### TASK ITEM
Write out exactly the lines from the one holding "周口火车站妹子真实找上门服务, owner: 许艳 -> 彭刚" to the last line of the entries, both ends included and nothing else, without the pictures.

------------------------------------------------------------------------

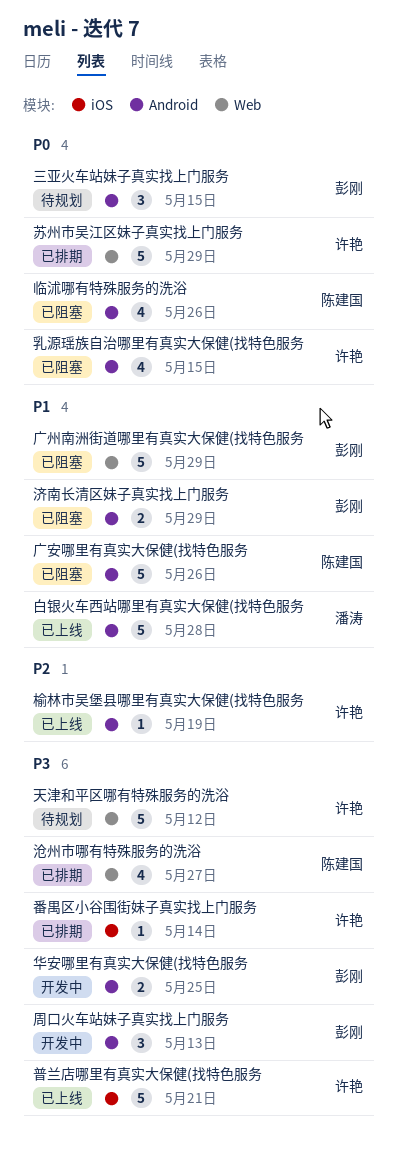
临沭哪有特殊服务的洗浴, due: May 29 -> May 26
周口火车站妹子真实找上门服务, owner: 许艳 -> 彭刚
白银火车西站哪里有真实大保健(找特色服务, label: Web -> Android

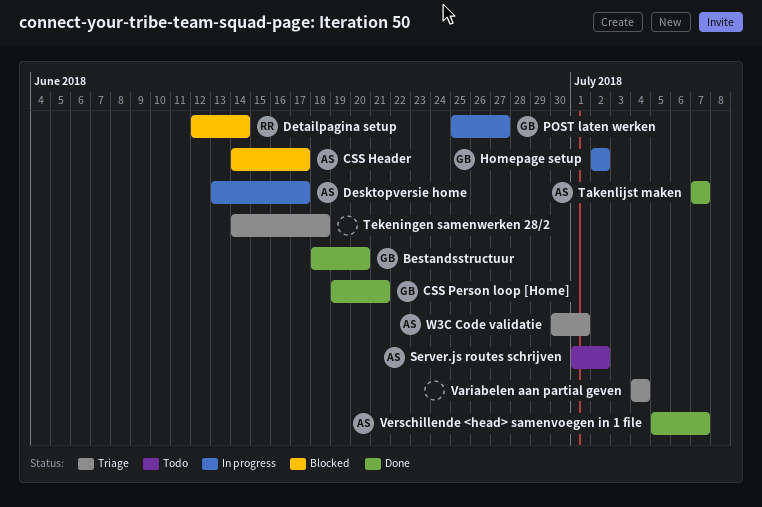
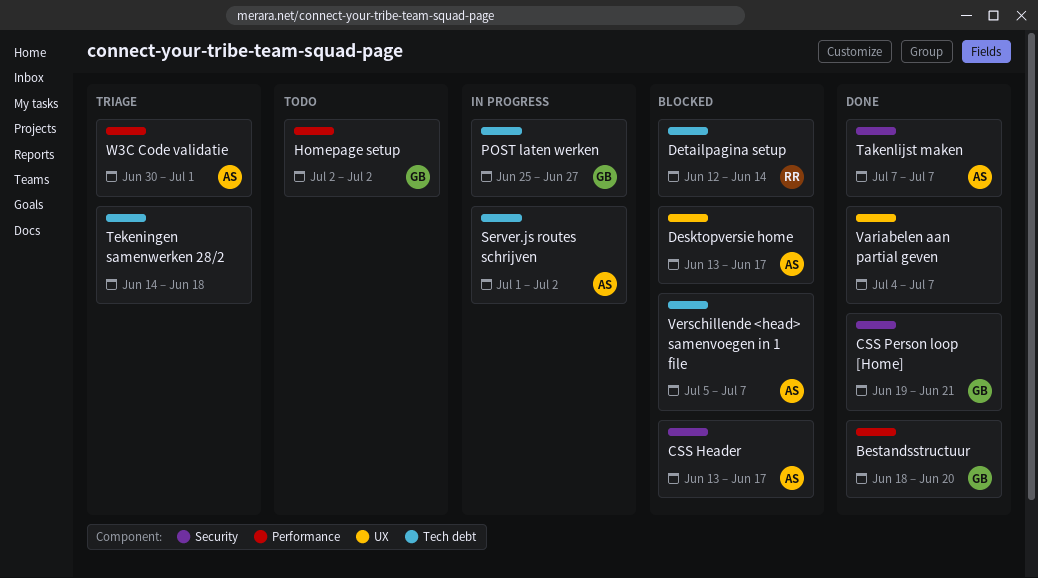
CSS Header, start: Jun 14 -> Jun 13
Desktopversie home, status: In progress -> Blocked
Homepage setup, status: In progress -> Todo
Server.js routes schrijven, status: Todo -> In progress
Variabelen aan partial geven, status: Triage -> Done
Variabelen aan partial geven, due: Jul 4 -> Jul 7
Verschillende <head> samenvoegen in 1 file, status: Done -> Blocked

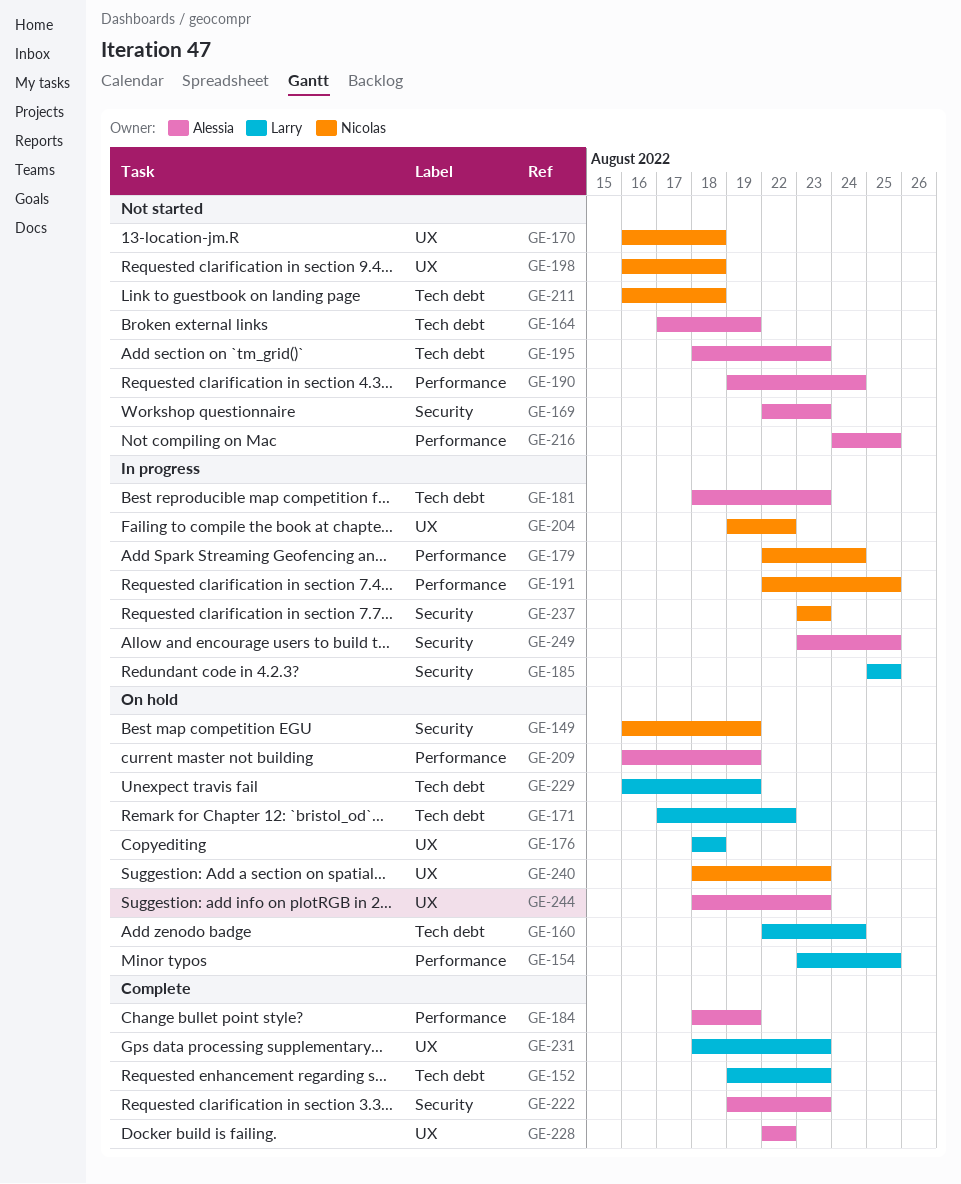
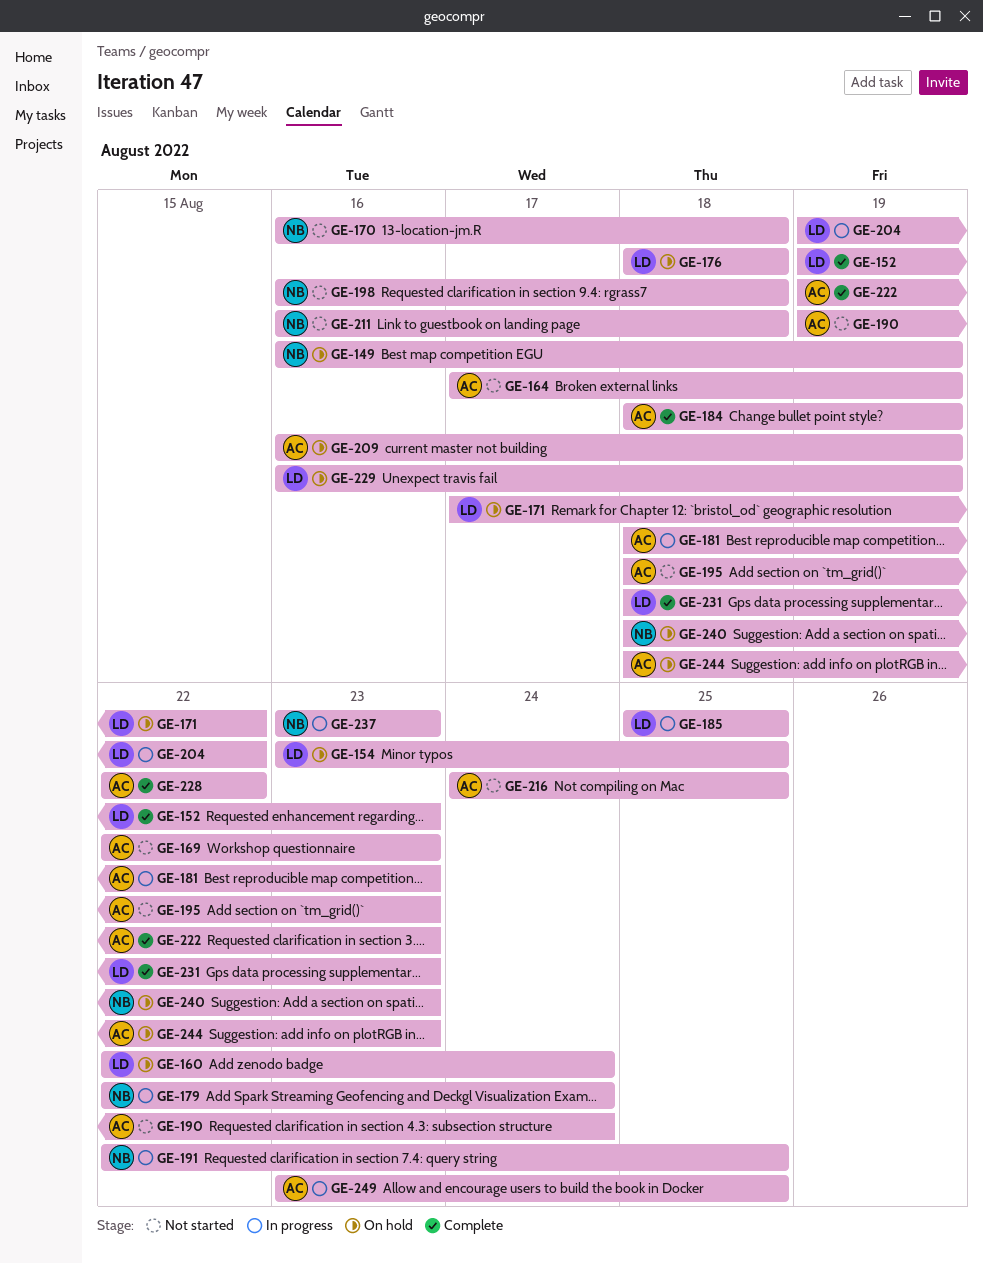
GE-204, owner: Nicolas -> Larry

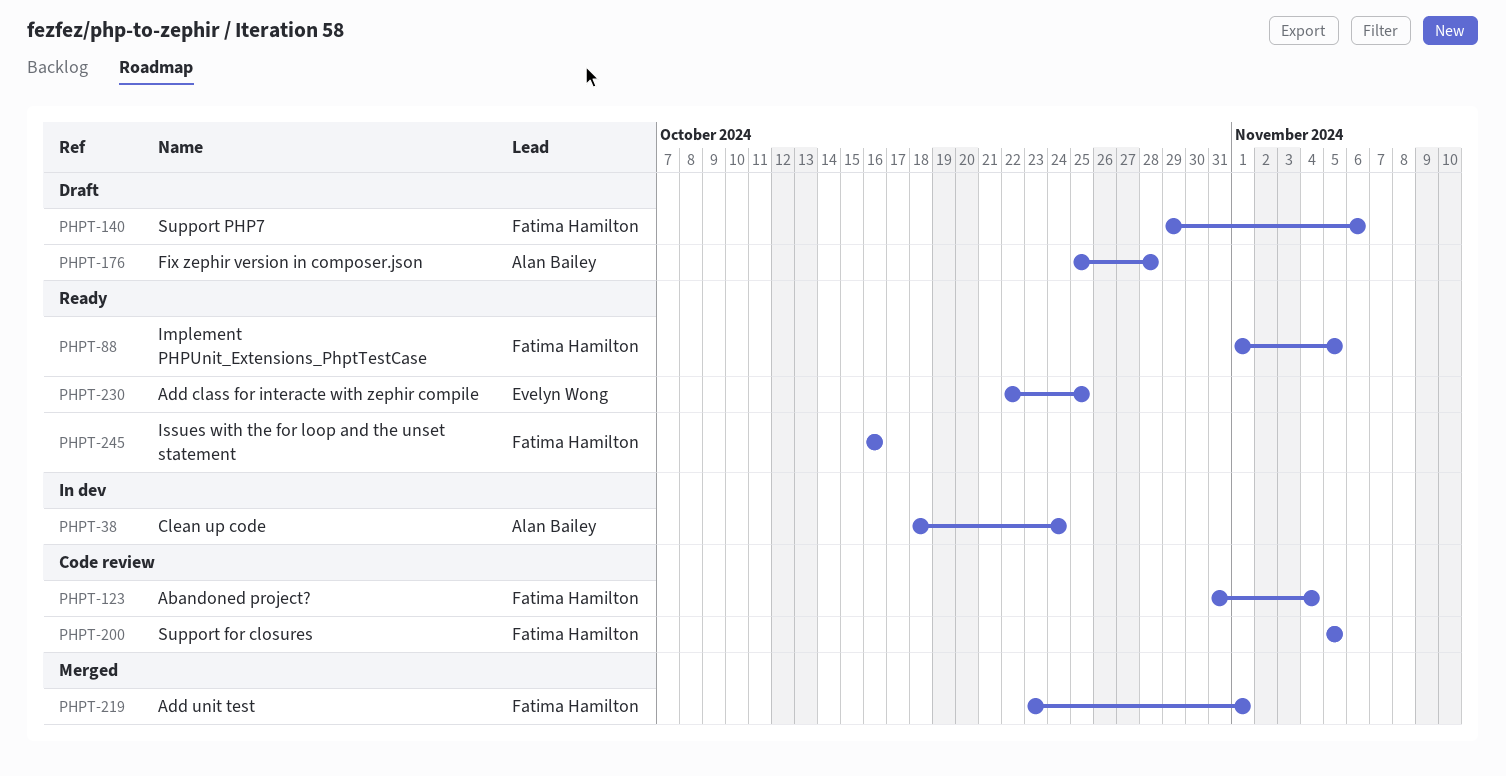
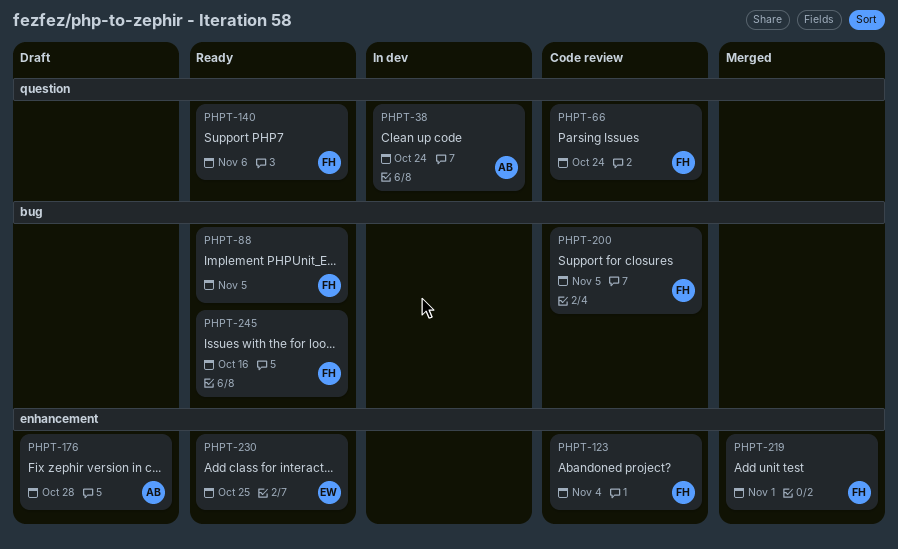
PHPT-66: none -> present
PHPT-140, status: Draft -> Ready

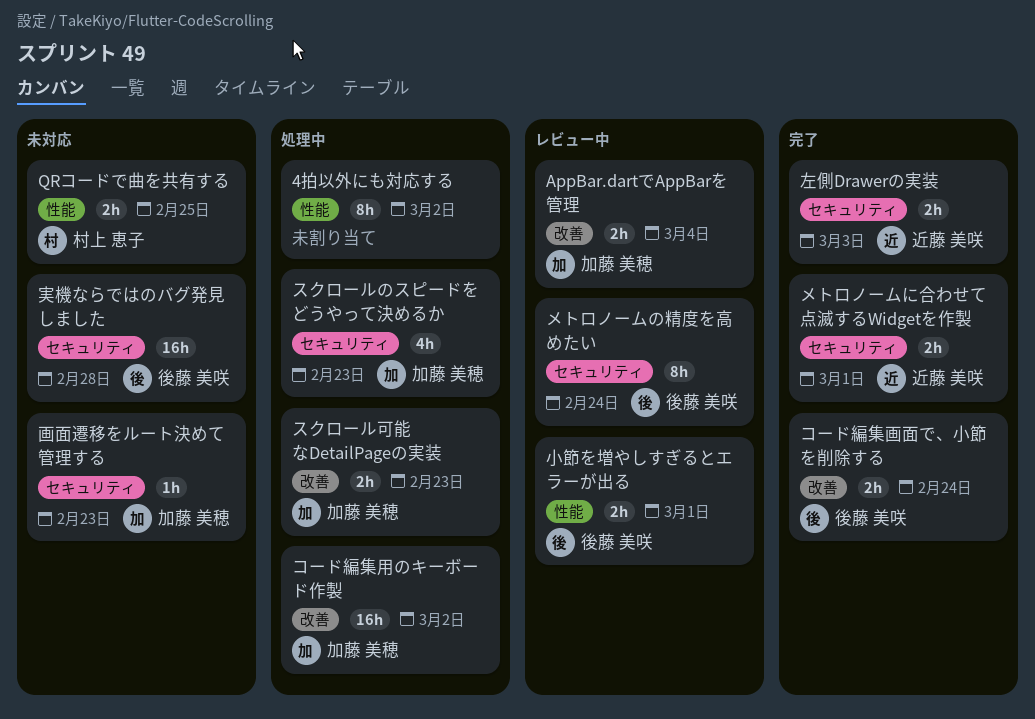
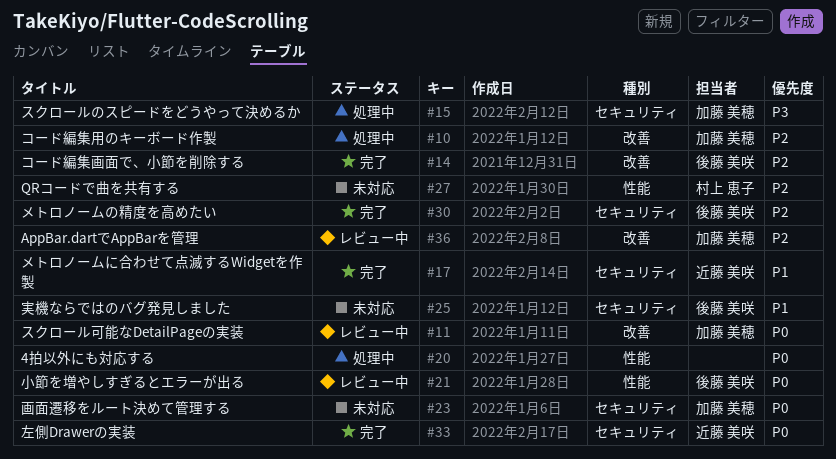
スクロール可能なDetailPageの実装, status: 処理中 -> レビュー中
メトロノームの精度を高めたい, status: レビュー中 -> 完了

------------------------------------------------------------------------

### YOUR SOLUTION
周口火车站妹子真实找上门服务, owner: 许艳 -> 彭刚
白银火车西站哪里有真实大保健(找特色服务, label: Web -> Android

CSS Header, start: Jun 14 -> Jun 13
Desktopversie home, status: In progress -> Blocked
Homepage setup, status: In progress -> Todo
Server.js routes schrijven, status: Todo -> In progress
Variabelen aan partial geven, status: Triage -> Done
Variabelen aan partial geven, due: Jul 4 -> Jul 7
Verschillende <head> samenvoegen in 1 file, status: Done -> Blocked

GE-204, owner: Nicolas -> Larry

PHPT-66: none -> present
PHPT-140, status: Draft -> Ready

スクロール可能なDetailPageの実装, status: 処理中 -> レビュー中
メトロノームの精度を高めたい, status: レビュー中 -> 完了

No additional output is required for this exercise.